After upgrading to vCenter 6.5 I replaced the Certificate Authority certificate of my (external) Platform Service Controller (PSC) with an ‘flenzquest-enterprise ;-)’ signed certificate.
The tasks to replace the ssl certificates haven’t changed much from version 6.0 and has been document very well within the community.
After the successful replacement I realized that I had problems with vSphere replication and NSX. I know that NSX is not supported yet with vSphere 6.5, but so far the NSX Manager connectivity with vCenter 6.5 has worked pretty well (until I replace the certificates).
I had a very bad feeling about this issue and googling about it brought an old case to my attention which I thought has been fixed quite a while ago (obviously it hasn’t). I found an old chat protocol of me, Frank Büchsel and Feidhlim O’Leary on Twitter.
I have blogged about the fix on my old blog vXpertise.net before it was hacked and unfortunately that was one of the posts we lost in the old days. Even though the problem has been described by VMware in KB2121701 many problem have and had struggled with the workaround (especially using the python script LS_Update_certs.py resulting in Updated 0 service (s)).
Since the KB is written pretty detailed and well I recommend to get an high-level solution thinking with my post and afterwards dive into the deep-physical stuff of the KB.
Understand the problem
First of all: Understand the problem. I am not sure if that problem still occurs because of my concrete situation (upgrade from vCSA 5.5 -> 6.0 U1/U2 -> 6.5, might have used different certificates in the past,etc.)
It might be technically not 100% correct, but my abstraction and explanation level should be enough to understand what the problem is and how it is fixed.
When we roll-out a new vCenter Server Appliance and PSC, the certificates are generated by the Certificate Authority of the Platform Service Controller. Since no one know this guy, no one really trusts him, therefore its certificates are marked red in the browser (and my graphic).
At the same time we need to know that on the PSC a service called lookup service is running. I think about the lookupservice like a good old phone directory. The lookupservice knows other solutions connected to it and has some data about them (how to reach them via https://URL, how to know them: SSL_Certificate of the solution)
You can gather the current lookupservice data via
So the following model, show how it should look like in a default setup.
So what’s happening when we replace the certificates of our solutions like vCenter and PSC? Everything works fine, but the lookupservice is not updating its entries.
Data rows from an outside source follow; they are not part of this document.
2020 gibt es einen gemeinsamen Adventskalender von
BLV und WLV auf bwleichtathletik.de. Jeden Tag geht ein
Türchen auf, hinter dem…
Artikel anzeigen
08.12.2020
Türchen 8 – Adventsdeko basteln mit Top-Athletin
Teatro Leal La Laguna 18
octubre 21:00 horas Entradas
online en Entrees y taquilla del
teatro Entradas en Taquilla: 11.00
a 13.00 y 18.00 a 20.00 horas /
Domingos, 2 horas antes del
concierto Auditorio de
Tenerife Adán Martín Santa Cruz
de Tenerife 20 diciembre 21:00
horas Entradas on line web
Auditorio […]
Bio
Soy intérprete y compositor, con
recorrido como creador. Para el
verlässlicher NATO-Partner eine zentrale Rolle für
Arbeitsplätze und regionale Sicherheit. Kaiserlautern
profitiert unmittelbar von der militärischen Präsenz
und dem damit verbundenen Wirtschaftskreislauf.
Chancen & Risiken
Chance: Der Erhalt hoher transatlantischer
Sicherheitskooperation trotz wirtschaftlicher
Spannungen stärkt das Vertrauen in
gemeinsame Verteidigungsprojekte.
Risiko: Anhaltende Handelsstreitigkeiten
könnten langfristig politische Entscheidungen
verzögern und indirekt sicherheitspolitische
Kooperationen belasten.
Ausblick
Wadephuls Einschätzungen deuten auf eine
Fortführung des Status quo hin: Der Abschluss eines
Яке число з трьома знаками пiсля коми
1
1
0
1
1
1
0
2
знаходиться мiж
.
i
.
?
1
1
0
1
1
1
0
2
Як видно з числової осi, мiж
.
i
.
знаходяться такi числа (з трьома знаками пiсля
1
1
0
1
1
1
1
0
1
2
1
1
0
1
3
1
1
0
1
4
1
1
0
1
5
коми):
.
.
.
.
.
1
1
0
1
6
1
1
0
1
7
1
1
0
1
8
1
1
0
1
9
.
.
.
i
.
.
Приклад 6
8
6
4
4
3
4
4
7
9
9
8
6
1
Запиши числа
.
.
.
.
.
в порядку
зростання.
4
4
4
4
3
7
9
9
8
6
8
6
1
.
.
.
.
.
A solution that is verifying if there is a match between the actual solution certificate and the data within the lookupservice will now fail -> NSX, SRM, vSphere Replication.
How to fix it
Take a Browser and go to
login as SSO-Admin (like firstname.lastname@example.org), remove the content between <filtercriteria> click on invoke method and voila,
Use the inspect element icon, copy the whole base64 certificate
Copy the data into an empty text-file. Call the file psc_old.cer (make sure file extensions are shown) and extract the SSL-thumbprint (we will need this later). Copy the Thumbprint in an empty text file
Now the tough part will beginn.
Transfer the current chain.pem file of the PSC, Sub-CA, Enterprise-CA to your PSC, e.g. with winSCP into the /root folder
The format of the chain file must be Base64 encoded and look like this:
… SUB CA CERTIFICATE
… CA CERTIFICATE
Make sure no whitespace appear and no empty line are included (use a good editor like Notepad++ or Sublime).
Now we need to connect to the PSC via SSH and navigate in the following folder:
Run the following line (as documented in the KB). Important:
- Remove the whitespaces of the SSL Thumbprint
- Type the complete command manually into SSH shell. Do not copy and paste. I was not able to get the whole thing running when I was copy and pasting anything. Type every char of the thumbprint and doublecheck. If you fail here the legendary Updated 0 service (s)) will occur. It seems that the script is searching for the SSL certificate with the thumbprint we have put into the command. If for any reason the thumbprint is not matching any more (because previous attempts succeeded with a wrong certificate), check my graphics, try to understand what you must do and repeat the steps
- Do Snapshots of the PSC/vCSA before you do anything
ls_update_certs.py –url https://psc01.lenzker.local/sdk –fingerprint d79531d1dc743ba43cbaebb735b8bf1aa139a168 –certfile /root/chain.cer –user email@example.com –password VMware99!
works fine (I know I pasted a password, but I just want to make sure you know that you not necessarly need to to deal with special chars in the password).
Check that multiple services have been updated.
Repeat the steps for vCenter Server Appliance
The following graphic should show you the final state.
Enjoy SRM, NSX, vSphere Replication and many more.